TEXT EXCERPT
□ □ □ □ □

# BSNL BB 900 'really unlimited' plan



## nilanko (Jul 15, 2011)

Is there any BSNL BB plan having a monthly rental of Rs. 900 with 4 Mbps connectivity speed that never reduces to something lower after crossing any certain limit? I am asking this because, I'm am not exactly sure which plan I actually have (  ) ... I just answered "900 Unlimited" when I was asked for the plan which I wanted to opt by BSNL guys while obtaining the connection. I saw on BSNL website about the "*900 ULD*"(<--pl. note) -- it was written: "4Mbps upto 8 GB, then 256Kbps onwards". I received a small form filled by BSNL guys ... the plan was mentioned as "*900ULFC*"(<--pl. note again). When I asked about that speed limit from the BSNL guys who came for modem installation and setup, they said there is no such speed limit, they said speed would remain 4Mbps only, no reduction after any limit. But I don't trust at all about what he said. Is there really any such plan which the BSNL guy mentioned of?


----------



## sygeek (Jul 15, 2011)

There is a limit, don't go for the noob employees.


----------



## nilanko (Jul 15, 2011)

...that's sad news  I wish they were correct.

But what is the difference between 900*ULD*(Unlimited Download with Differential speed) and 900*ULFC*(Unlimited Download..., then ??) plans?


----------



## thetechfreak (Jul 15, 2011)

There is a 10 GB limit. Then it reduces to 256 kbps


----------



## abhidev (Jul 15, 2011)

@nilanko - now that u hv taken the plan why don't you track it yourself if the speed remains constant even after 8gb limit....let us know if the speed remains constant...i would switch to that plan then


----------



## Ricky (Jul 15, 2011)

abhidev said:


> @nilanko - now that u hv taken the plan why don't you track it yourself if the speed remains constant even after 8gb limit....let us know if the speed remains constant...i would switch to that plan then


There are softwares like Dumeter in windows, they can alert you when you reaches 8 or 10GB limit.


----------



## nilanko (Jul 15, 2011)

thetechfreak said:


> There is a 10 GB limit. Then it reduces to 256 kbps


Now that's something new I have read. 


abhidev said:


> @nilanko - now that u hv taken the plan why don't you track it yourself if the speed remains constant even after 8gb limit....let us know if the speed remains constant...i would switch to that plan then


I have a usage meter installed but installed it quite later...I don't know how much I downloaded before installing that meter. So, there lies the problem. 
*
Again asking, what is the difference between 900ULD(Unlimited Download with Differential speed) and 900ULFC(Unlimited Download..., then ??) plans? :roll:*


----------



## nilanko (Jul 15, 2011)

□ □ □ □ □

Extrinsic camera parameter data:

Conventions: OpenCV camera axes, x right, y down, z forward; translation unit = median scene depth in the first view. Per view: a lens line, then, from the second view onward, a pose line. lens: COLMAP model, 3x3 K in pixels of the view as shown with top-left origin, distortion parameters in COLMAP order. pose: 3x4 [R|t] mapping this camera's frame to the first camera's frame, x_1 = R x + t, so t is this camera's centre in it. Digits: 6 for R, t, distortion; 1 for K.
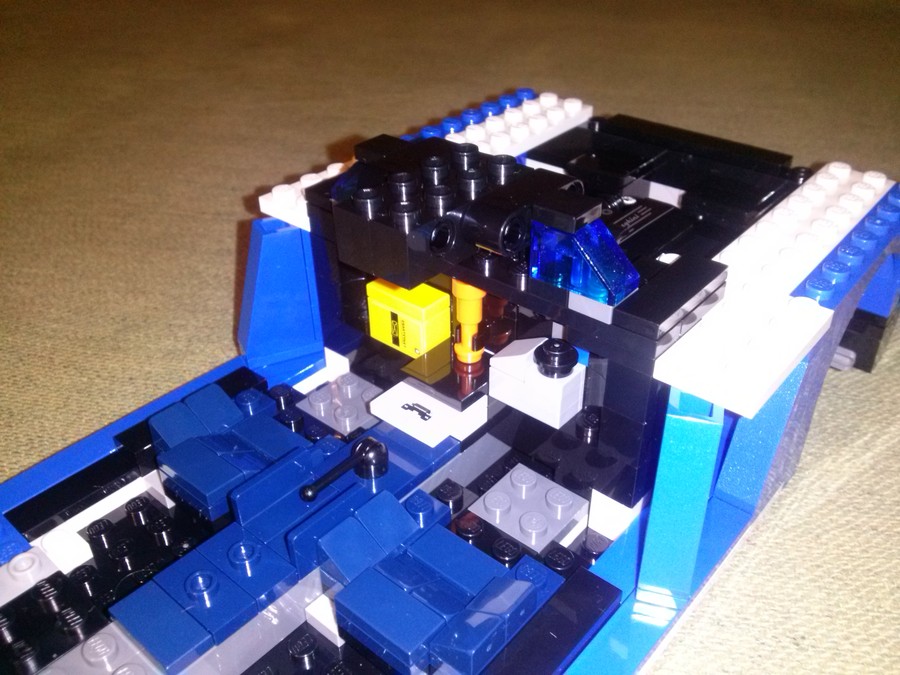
lens RADIAL K [[817.7, 0, 451.8], [0, 817.7, 317.9], [0, 0, 1]] dist [0.051557, -0.236871]
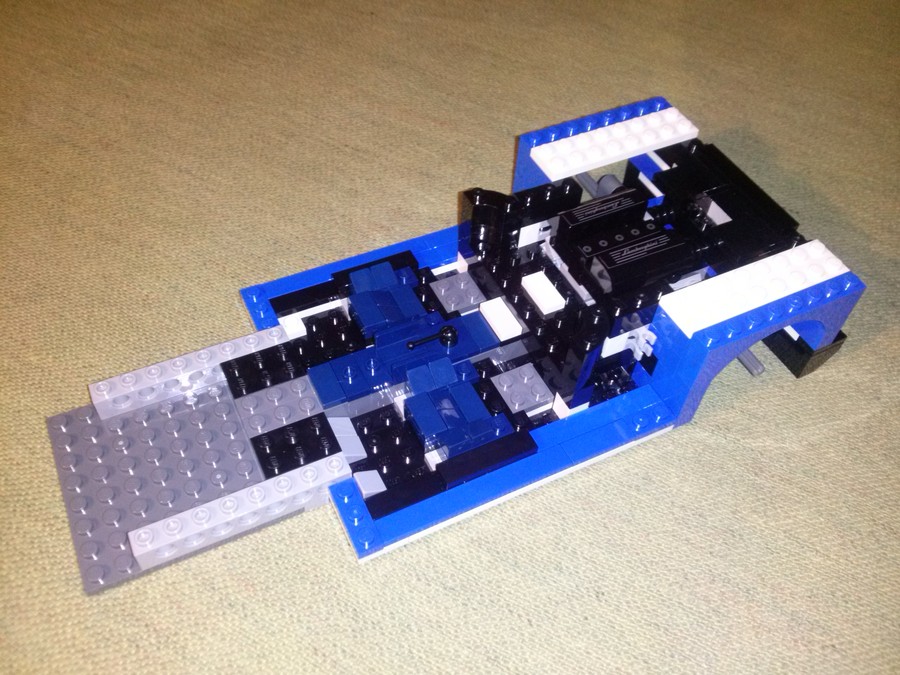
lens RADIAL K [[817.7, 0, 451.8], [0, 817.7, 317.9], [0, 0, 1]] dist [0.051557, -0.236871]
pose [[0.919479, 0.331527, -0.211300, 0.271430], [-0.256654, 0.913329, 0.316163, -0.432409], [0.297803, -0.236474, 0.924875, -0.675816]]
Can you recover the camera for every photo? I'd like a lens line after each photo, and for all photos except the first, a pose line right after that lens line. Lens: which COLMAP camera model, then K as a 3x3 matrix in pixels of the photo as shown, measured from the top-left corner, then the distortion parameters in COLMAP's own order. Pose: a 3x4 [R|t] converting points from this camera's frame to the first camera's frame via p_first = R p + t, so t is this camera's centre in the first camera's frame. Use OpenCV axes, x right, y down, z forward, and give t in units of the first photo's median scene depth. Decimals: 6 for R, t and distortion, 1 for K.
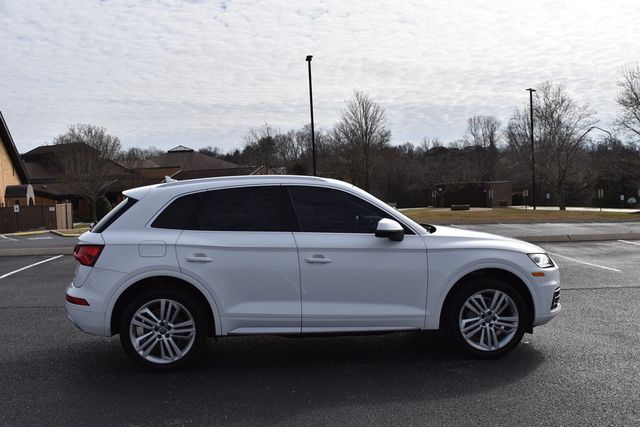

□ □ □ □ □

EXERCISE INSTRUCTIONS
(1) In the BSNL broadband thread, what speed does the BSNL website say the 900 ULD plan drops to after 8 GB?
(2) Repeat the part of the BSNL broadband thread starting with "I have a usage" and going on through "lies the problem.", swapping "usage meter" for "bandwidth monitor".

EXERCISE SOLUTIONS
(1) 256 Kbps

(2)
I have a bandwidth monitor installed but installed it quite later...I don't know how much I downloaded before installing that meter. So, there lies the problem.